How SNAP Works
The United States Department of Agriculture runs SNAP. It was developed to give low-income families a helping hand when it comes to putting food on the table, and should you qualify, it can help you do the same.
Unlike food stamps in the past, those who qualify for SNAP will get an Electronic Benefits Transfer (EBT) card to use at specific farmers’ markets and grocery stores.

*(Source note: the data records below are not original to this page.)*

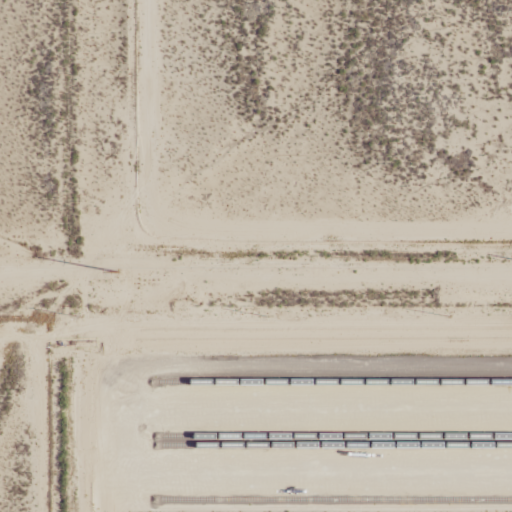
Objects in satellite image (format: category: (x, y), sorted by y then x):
road: (59, 170)
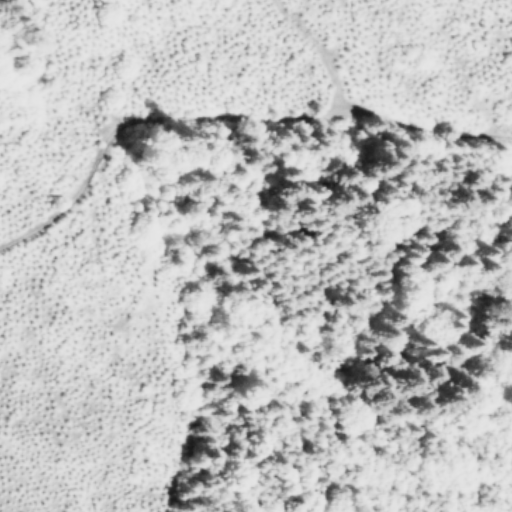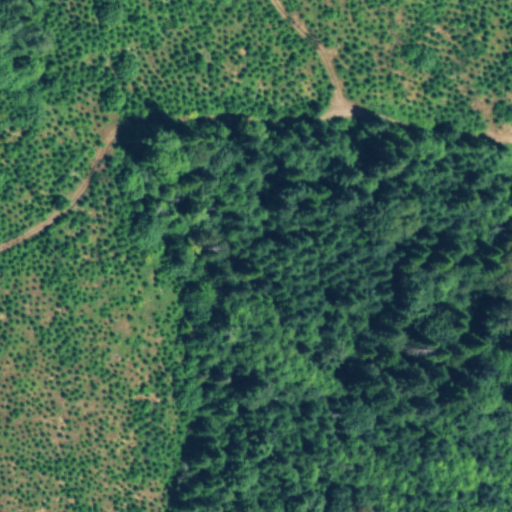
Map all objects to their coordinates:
road: (230, 130)
road: (54, 191)
road: (453, 472)
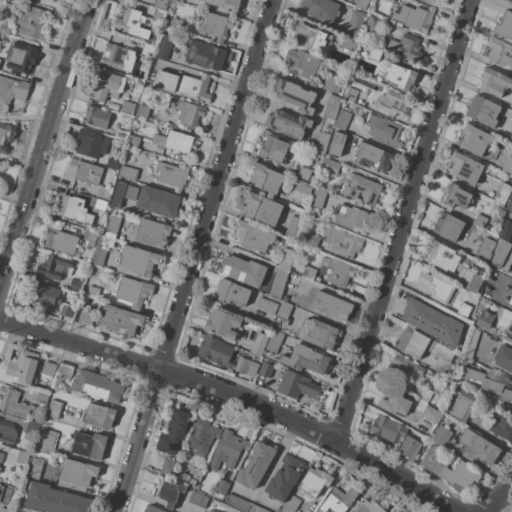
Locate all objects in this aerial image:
building: (53, 0)
building: (180, 0)
building: (392, 0)
building: (509, 0)
building: (431, 2)
building: (361, 3)
building: (160, 4)
building: (225, 5)
building: (319, 8)
building: (321, 9)
building: (158, 15)
building: (413, 16)
building: (414, 17)
building: (29, 22)
building: (31, 22)
building: (131, 22)
building: (354, 22)
building: (130, 23)
building: (355, 23)
building: (175, 24)
building: (373, 24)
building: (504, 25)
building: (504, 25)
building: (5, 26)
building: (214, 26)
building: (215, 26)
building: (306, 36)
building: (311, 38)
building: (1, 42)
building: (348, 43)
building: (137, 44)
building: (404, 45)
building: (163, 46)
building: (162, 47)
building: (406, 47)
building: (148, 50)
building: (499, 51)
building: (497, 52)
building: (375, 54)
building: (204, 55)
building: (205, 55)
building: (20, 57)
building: (22, 57)
building: (117, 57)
building: (118, 57)
building: (0, 59)
building: (299, 62)
building: (302, 63)
building: (398, 76)
building: (400, 76)
building: (492, 82)
building: (493, 82)
building: (107, 85)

Such stores often have signs that say “We accept SNAP benefits,” and you can use your card in these locales similar to a debit card.
By transferring benefits to your card every month, SNAP can give you more wiggle room in your budget for other expenses while covering the necessity of proper nutrition.
SNAP Financial Requirements
To determine if you’re eligible for SNAP benefits, two main things will be considered: Your resources and income. Requirements may vary from state to state.
Resources in SNAP’s eyes include any checking or savings accounts, while some states consider having more than one car as a resource. On the other hand, the following are not resources when SNAP eligibility is being determined:
- Your home.
- The resources of people receiving Supplemental Security Income (SSI) or Temporary Assistance for Needy Families (TANF).
Each state has its own resource limits. To find yours, contact your local office by clicking here.
In terms of income, SNAP looks at both gross and net income. Your gross income equals total income derived from sources like:
- Work wages
- Disability payments
- Veterans’ benefits
Net income, meanwhile, is how much income is left after certain deductions, such as:
- Utility costs
- Child support payments
- Dependent or child care payments
- Monthly medical expenses exceeding $35 for disabled people or anyone over 60
There are limits for both gross and net income. Gross income limits vary by state, which you can discover by contacting your local office.
Net income limits, regardless of state, must sit below 100 percent of the federal poverty level. This comes out to roughly $2,000 a month for a household with four people.
To be eligible for SNAP, most households must meet both the gross and net income limits. Exceptions include households with disabled members or people over 60, which would not have to meet the gross income limit, and households where everyone is receiving SSI or TANF benefits.
SNAP Non-Financial Requirements
Some people may not be eligible for SNAP, even if they meet the income requirements, such as:
- Undocumented immigrants
- Anyone convicted of a drug-related felonyCo
- llege students (there may be exceptions)
SNAP Work Requirements
Your local office may have its own work requirements to be eligible for SNAP. Here are some of the standard requirements you may see:
- Must register for work
- Must not voluntarily quit work
- Must take a job if offered
- If assigned, must participate in a training and employment program
Non-disabled adults without children may have to pass other work requirements as well.
Applying for SNAP
If you feel that you may be eligible for SNAP and would like to receive benefits, contact your state agency directly. You may be able to apply online, depending on location.